*LIST OF TASKS*
[a] In the essay about anger, what chore did the writer take on during the hours of silence after the tiff?
[b] Rewrite the essay about anger between "Mid-tiff, though, I" and "FAVOR! TAKE THAT!)", inclusive, changing "a walk" to "a bike ride".

--- PASSAGE FOR REVIEW Enclosed Below ---

You know, for as often as I screamed those words along with John Lydon in high school, I never thought too hard about them. Maybe because back then, I wasn’t really angry–I was depressed with a temper, which it took me years to realize is a very different thing. And because I was depressed, I didn’t have much energy at all, angry or otherwise.
These days, I actually feel anger: “a strong feeling of displeasure and belligerence aroused by a wrong.” Mostly about being lied to–by the government, advertisers, the media–but also about being casually (sometimes cruelly) dismissed because I have a vagina, or a fat ass, or both. Those are actual wrongs. Having to show up for school and clean my room occasionally, much as I resented both requirements, were not actually injustices.
Last week, Al and I had a tiff, the details of which are unimportant, because, as always, it boiled down to this:
Al: I am a stubborn jerk!
Me: No, I am a stubborn jerk! Don’t you dare try to be more of a stubborn jerk than I am!
[Hours of silence, followed by mutual apologies and hugging.]
Here’s the interesting part: during those hours of silence, I dealt with the huuuuge piles of laundry–clean and dirty–that were threatening to take over our bedroom. This was a task I’d been putting off for longer than I’d care to admit, because I really only go into the bedroom to sleep or find clothes in the clean pile, and I have an uncanny ability to deny the existence of anything that’s not right in front of my face. Under normal circumstances, I simply cannot get motivated to deal with laundry, beyond ensuring that I have at least one pair of clean undies at any given time, hence hugeness of piles.
Mid-tiff, though, I was sitting around feeling pissed off, and the things that would usually distract me–reading the internets, or a book, or watching TV–didn’t work, because I had an overwhelming urge to do something physical and preferably mindless. Yoga wasn’t happening, since there was no prayer of me calming down, and neither was a walk, since it’s suddenly in the low 30s here again.
So I went after the laundry. I sorted, I folded, I lugged, I organized, all the while going, “Bastard thinks he can be more stubborn than me, well, I’LL SHOW HIM!” in my head. And when I finished wrangling my own huge piles, I went after his, because I just needed to keep at it; conquering laundry was all I wanted to do in the world. (That’s right, I am so angry at you, I’m going to VIOLATE MY FEMINIST PRINCIPLES TO DO YOU A FAVOR! TAKE THAT!)
And it occurred to me while I was doing this that if Al and I didn’t get along so well in general, our apartment would be freakin’ spotless. Because for me, anger really is an energy, of a very particular kind. The kind that gets me off the couch, and makes me get bulldoggy about things I could otherwise ignore indefinitely. Sometimes laundry, sometimes bigotry, sometimes big fat lies, whatever. But anger makes me want to do something–makes me feel physically agitated, as well as mentally–in a way that few other emotions do.
Note to self: remember to pick fights before company comes over.


I clean as a mode of anger-energy release as well! Disturbingly, the apartment is cleaned a lot.
Came here via Shakesville.
I am totally just like this. All the time. And yes, if my husband and I would just have more arguments, the house would be much, much cleaner.

--- End of Enclosed PASSAGE FOR REVIEW ---
--- DATA TO EXAMINE Enclosed Below ---

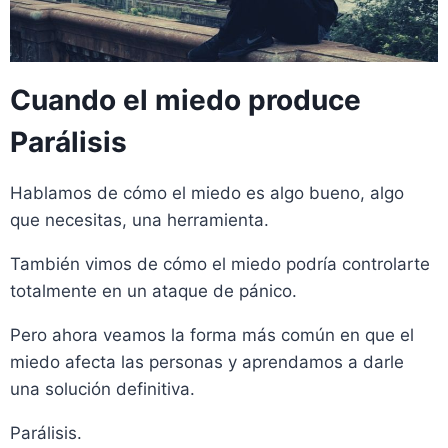
Cuando el miedo produce
Parálisis
Hablamos de cómo el miedo es algo bueno, algo
que necesitas, una herramienta.
También vimos de cómo el miedo podría controlarte
totalmente en un ataque de pánico.
Pero ahora veamos la forma más común en que el
miedo afecta las personas y aprendamos a darle
una solución definitiva.
Parálisis.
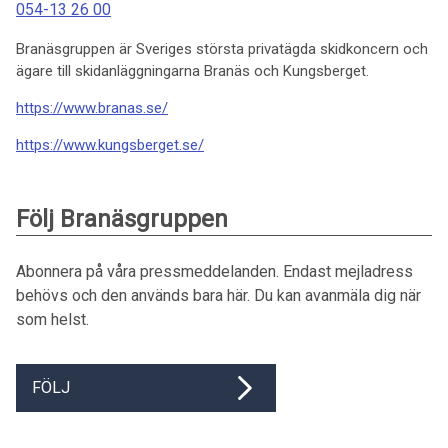
054-13 26 00
Branäsgruppen är Sveriges största privatägda skidkoncern och
ägare till skidanläggningarna Branäs och Kungsberget.
https://www.branas.se/
https://www.kungsberget.se/
Följ Branäsgruppen
Abonnera på våra pressmeddelanden. Endast mejladress
behövs och den används bara här. Du kan avanmäla dig när
som helst.
FÖLJ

--- End of Enclosed DATA TO EXAMINE ---

*LIST OF SOLUTIONS*
[a] The writer dealt with the huge piles of clean and dirty laundry in the bedroom.

[b]
Mid-tiff, though, I was sitting around feeling pissed off, and the things that would usually distract me–reading the internets, or a book, or watching TV–didn’t work, because I had an overwhelming urge to do something physical and preferably mindless. Yoga wasn’t happening, since there was no prayer of me calming down, and neither was a bike ride, since it’s suddenly in the low 30s here again.
So I went after the laundry. I sorted, I folded, I lugged, I organized, all the while going, “Bastard thinks he can be more stubborn than me, well, I’LL SHOW HIM!” in my head. And when I finished wrangling my own huge piles, I went after his, because I just needed to keep at it; conquering laundry was all I wanted to do in the world. (That’s right, I am so angry at you, I’m going to VIOLATE MY FEMINIST PRINCIPLES TO DO YOU A FAVOR! TAKE THAT!)